◆ **INSTRUCTION**
Where an entry contains an image, skip the image and print the rest exactly.

◆ **MATERIAL FOR THIS EXERCISE**
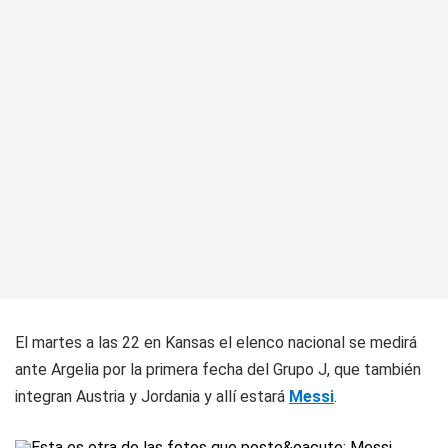
El martes a las 22 en Kansas el elenco nacional se medirá
ante Argelia por la primera fecha del Grupo J, que también
integran Austria y Jordania y allí estará
Messi
.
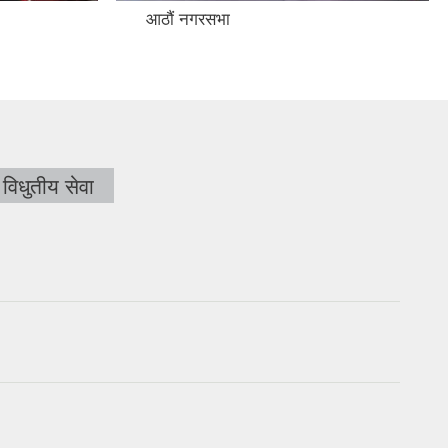
आठौं नगरसभा
विधुतीय सेवा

◆ **WRITTEN REPLY**
El martes a las 22 en Kansas el elenco nacional se medirá
ante Argelia por la primera fecha del Grupo J, que también
integran Austria y Jordania y allí estará
Messi
.
आठौं नगरसभा
विधुतीय सेवा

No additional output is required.